Europe’s former chief drugs regulator has called for calm in the growing controversy over claims made by AstraZeneca and Oxford University for their Covid-19 vaccine in late-stage trials. The Anglo-Swedish drugs company and Oxford’s Jenner Institute revealed earlier this week that, depending on the dosage, their vaccine was either 62 or 90 per cent effective. However, what they did not initially point out was that the higher efficacy rate applied only to a small sample of patients aged 55 or less, or that it had come about seemingly by mistake.
These omissions have sparked a storm of criticism over transparency and risk, fuelling anti-vaccine campaigners in the midst of what is still a raging pandemic. Yet, speaking to the Financial Times, Guido Rasi, who ran the European Medicines Agency until two weeks ago, said both efficacy rates met regulators’ targets for approval. “We’d set a 50 percent threshold,” he said. “In the end, what matters most is what regulators say when they have the data. ”
Regulators and the rest of the world will soon have the full data.

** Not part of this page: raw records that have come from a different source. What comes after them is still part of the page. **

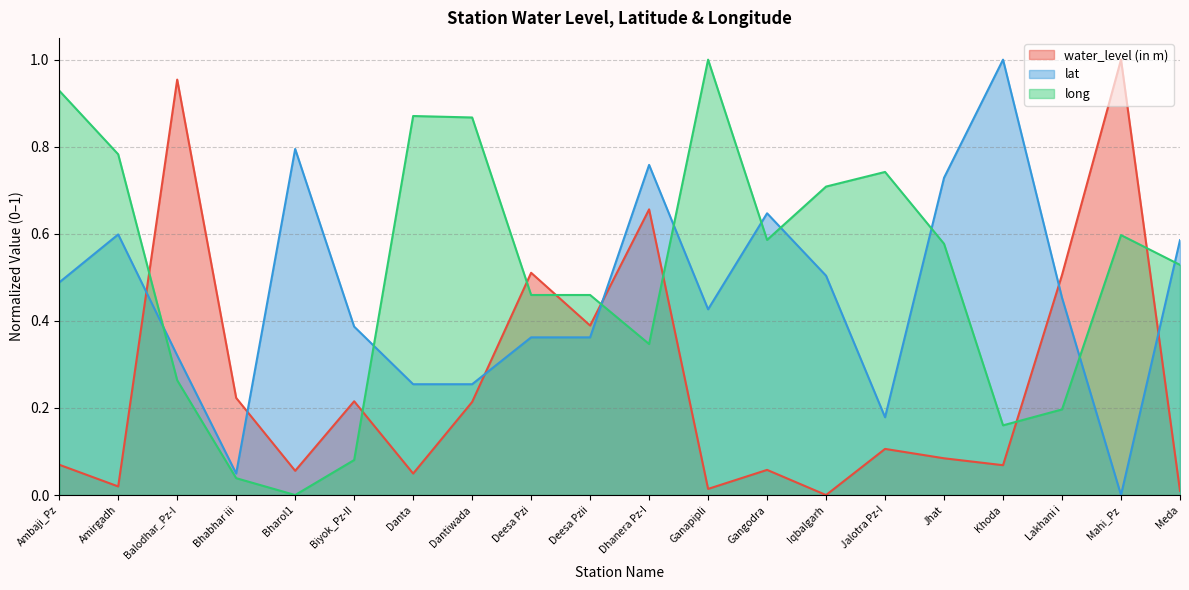

At Biyok_Pz-II, list the series in order from smallest to largest.

long, water_level (in m), lat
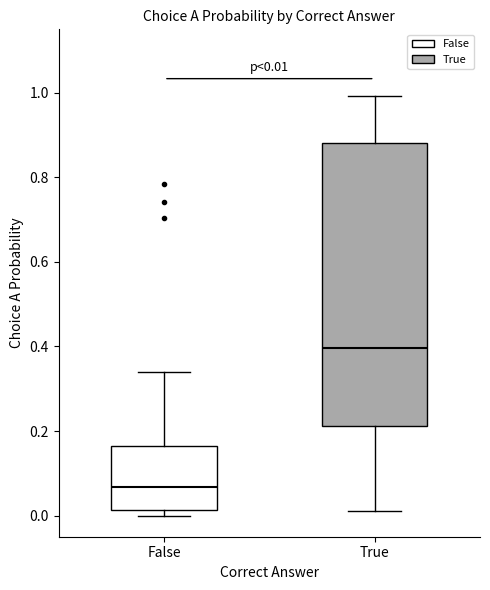

Which box has the highest median line?

True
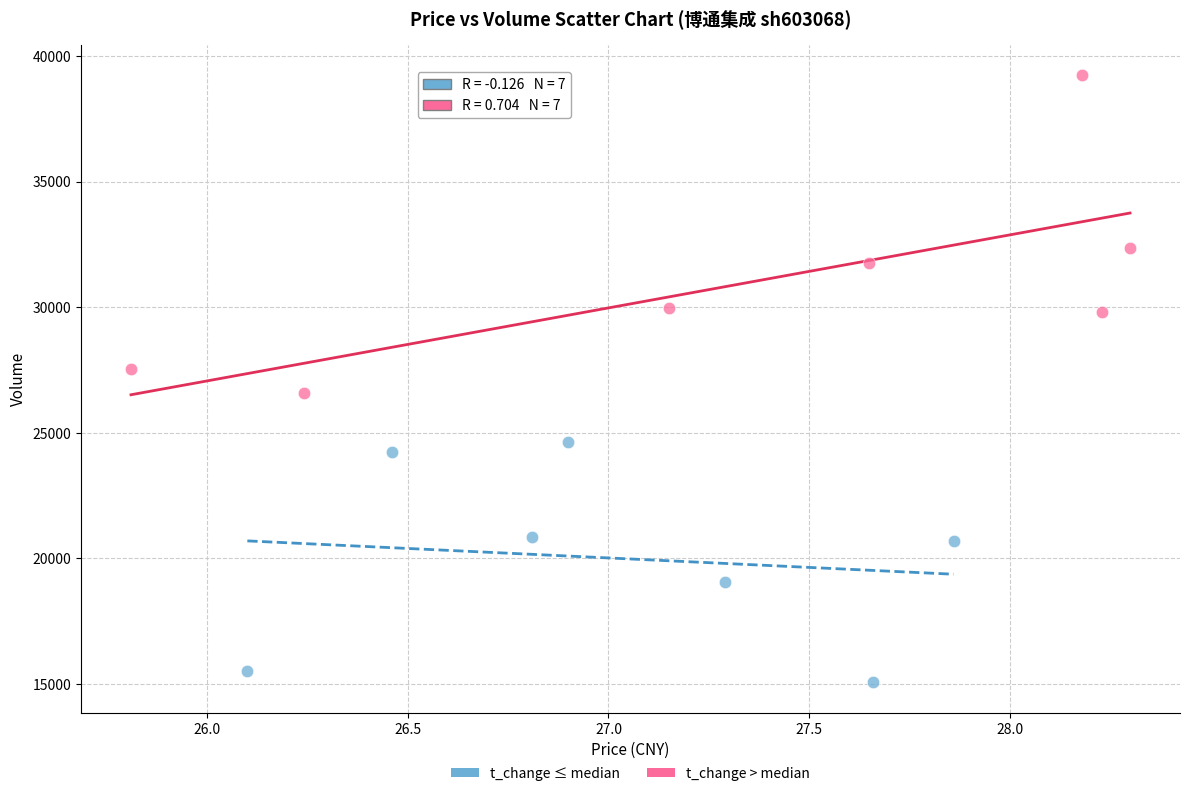

Which series contains the highest Y value?

t_change > median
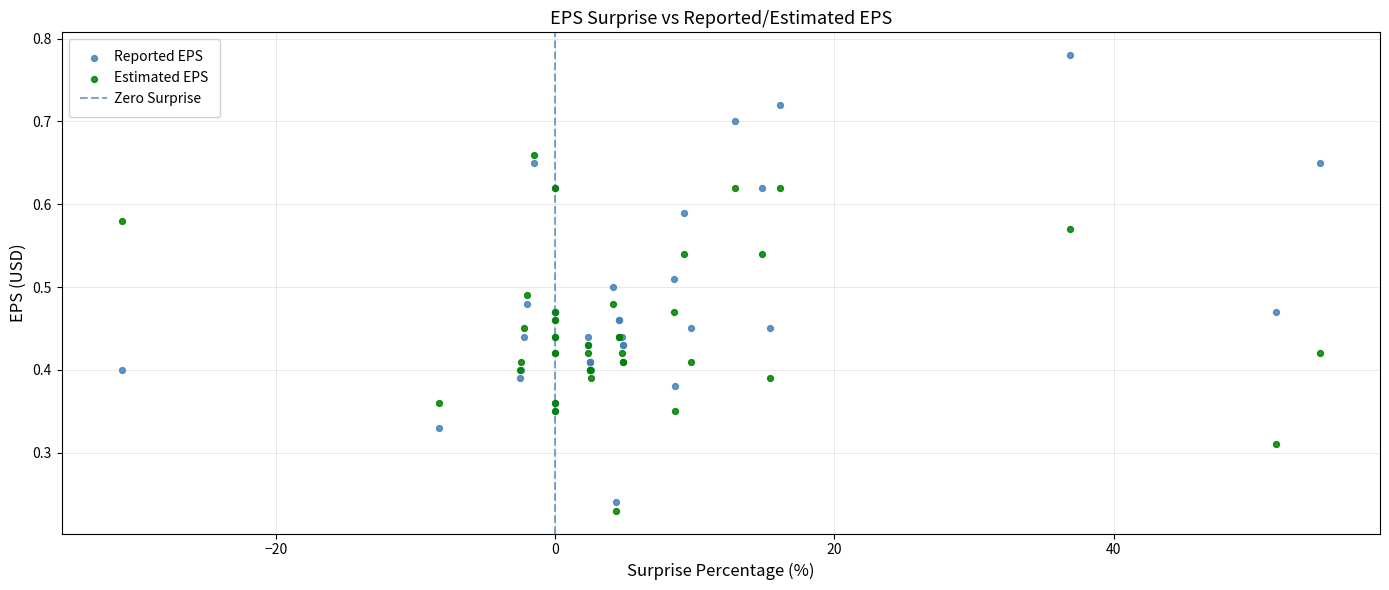

Which series has the widest spread of Y values?

Reported EPS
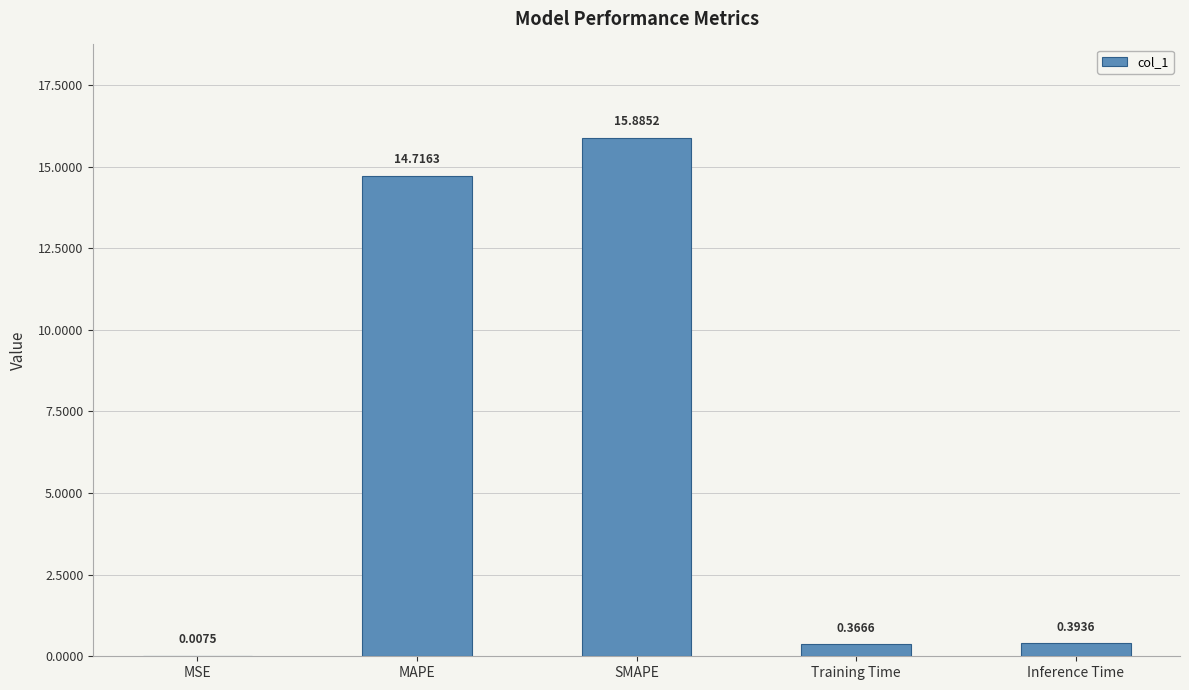

True or false: the data shows 14.7 at MAPE.

True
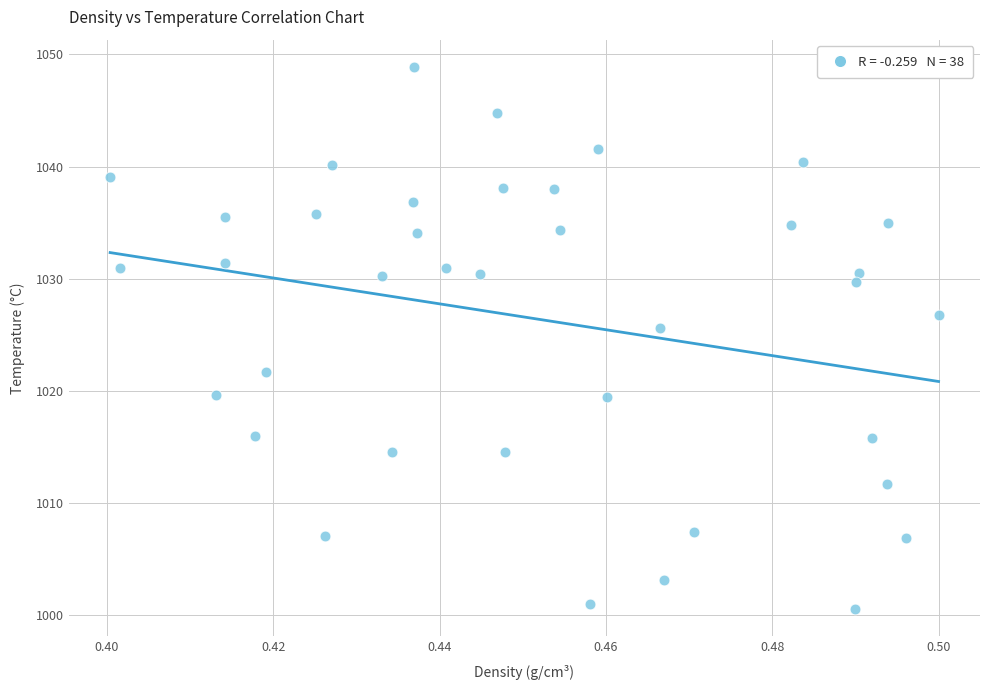

What Y value in the scatter plot is closest to 1024?

1025.6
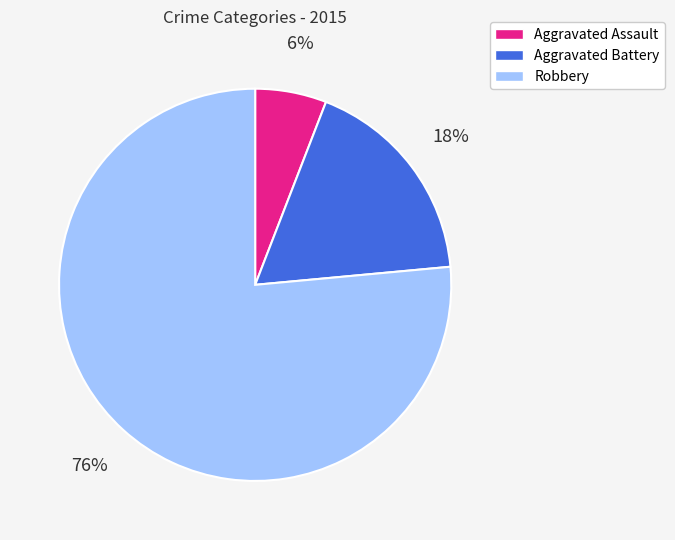

The Aggravated Assault slice represents 1% of the pie. True or false?

False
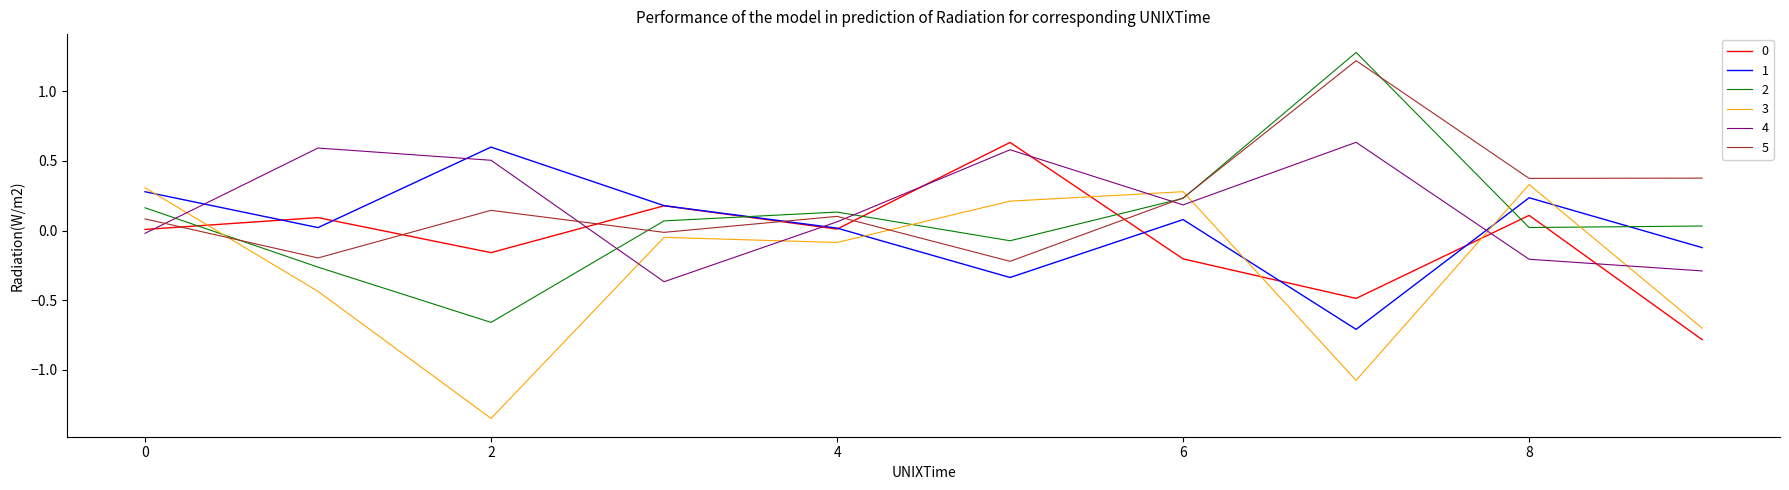

True or false: 2 and 1 intersect in this chart.

True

The Oxford academics who developed the vaccine have submitted a paper setting out their full Phase 3 results to The Lancet medical journal. They will be working over the weekend to answer questions from the journal and its referees and the article could be published as early as Thursday.
“Vaccine makers have committed to publishing all the clinical trials in peer-reviewed publications . . . to an extent like never before; whether they are good or bad,” said Thomas Cueni, head of the International Federation of Pharmaceutical Manufacturers and Associations. “That is the only way to address the concerns of people who are vaccine-hesitant.”